CSX spokeswoman Sheriee S. Bowman said the company to aims to “positively impact the environment” but had to remove the trees due to an ongoing construction project to build a road running parallel to the tracks.
“This project was designed with the goal of disturbing as few trees as possible, but due to property limitations parallel to the tracks, some tree removal on CSX’s right-of-way was unavoidable,” said Bowman. “Upon completion of the road, CSX will plant 220 new trees and 188 new shrubs in the project area – more than the 217 that will be removed.”
More from CSX’s statement:
“We have chosen native tree and shrub species which will provide a more robust green space than what was previously in place. Additionally, crews will clean trash and debris that has accumulated in this area. The project has been scheduled in close coordination with Arlington County and CSX has maintained open lines of communication with the Crystal City Civic Association and local residents on local impacts. Construction for this project began on March 4th and should be completed by early May.”
Late last year the company notified the Crystal City Civic Association that it intended to remove trees for the construction of a planned access road near the park.
More from the civic association, via a December Facebook post:
CSX has submitted plans for County permits to install an access gate at the 12th Street entrance to Long Bridge Park and an access road along the tracks. This replacement is needed since the current access at the northern end of Long Bridge Park will end when the County’s construction of the Aquatics and Fitness Center starts. The issue will come before the County Board this Saturday, December 15, for approval.

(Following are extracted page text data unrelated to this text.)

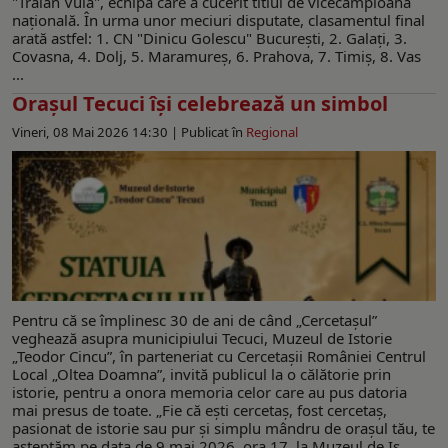
"Traian Vuia", echipă care a cucerit titlul de vicecampioană
naţională. În urma unor meciuri disputate, clasamentul final
arată astfel: 1. CN "Dinicu Golescu" Bucureşti, 2. Galaţi, 3.
Covasna, 4. Dolj, 5. Maramureş, 6. Prahova, 7. Timiş, 8. Vas
...
Oraşul Tecuci îşi celebrează un simbol
Vineri, 08 Mai 2026 14:30 |
Publicat în
Regional
Pentru că se împlinesc 30 de ani de când „Cercetașul”
veghează asupra municipiului Tecuci, Muzeul de Istorie
„Teodor Cincu”, în parteneriat cu Cercetașii României Centrul
Local „Oltea Doamna”, invită publicul la o călătorie prin
istorie, pentru a onora memoria celor care au pus datoria
mai presus de toate. „Fie că ești cercetaș, fost cercetaș,
pasionat de istorie sau pur și simplu mândru de orașul tău, te
așteptăm pe data de 9 mai 2026, ora 17, la Muzeul de Is ...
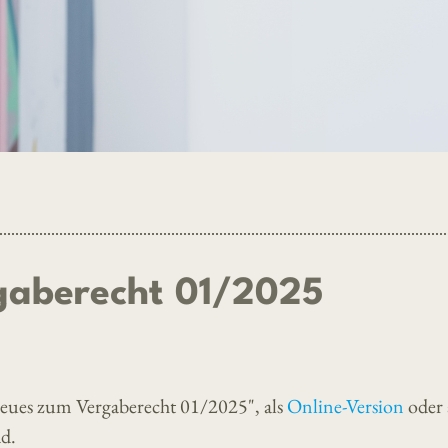
gaberecht 01/2025
eues zum Vergaberecht 01/2025", als
Online-Version
oder 
d.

CSX has shown that the gate and road will be built on its property. There will be no changes to the entrance to the park, 12th Street, or Crystal Drive. Beyond the end of the map shown, the road will run parallel to the tracks for about a half mile up to the signals. It will be asphalt from the gate down to the track level and gravel the remainder to the signals.

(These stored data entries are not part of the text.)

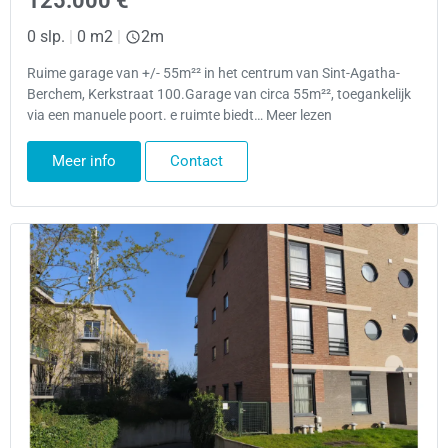
125.000 €
0 slp.
|
0 m2
|
2m
Ruime garage van +/- 55m²² in het centrum van Sint-Agatha-
Berchem, Kerkstraat 100.Garage van circa 55m²², toegankelijk
via een manuele poort. e ruimte biedt… Meer lezen
Meer info
Contact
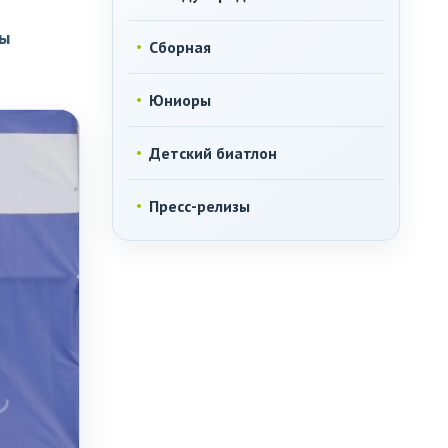
ны
Сборная
Юниоры
Детский биатлон
Пресс-релизы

CSX designed the project with the goal of disturbing as few trees as possible, but due to the limited property parallel to the tracks, some removal on CSX Right of Way is unavoidable. However, the plan includes extensive tree and shrub replanting after construction with more trees and shrubs than are there today. After construction, the new access road (which will be on CSX ROW parallel to the tracks) will be used by light pickup trucks for the signal maintainers and track inspectors. Under normal circumstances, they would probably use the access road 2-3 times a week.
Another Crystal City resident said it’s important to balance business needs with the community but that her family will miss the trees when they come to the park now.
“You can’t stop progress but we would have liked if they kept the trees,” she said
Jim, a retired Fairfax resident who also uses the park, said “overall it’s a positive” that the trees are gone because it also led to the removal of litter and construction debris — what he described as a “garbage dump” — next to the tracks.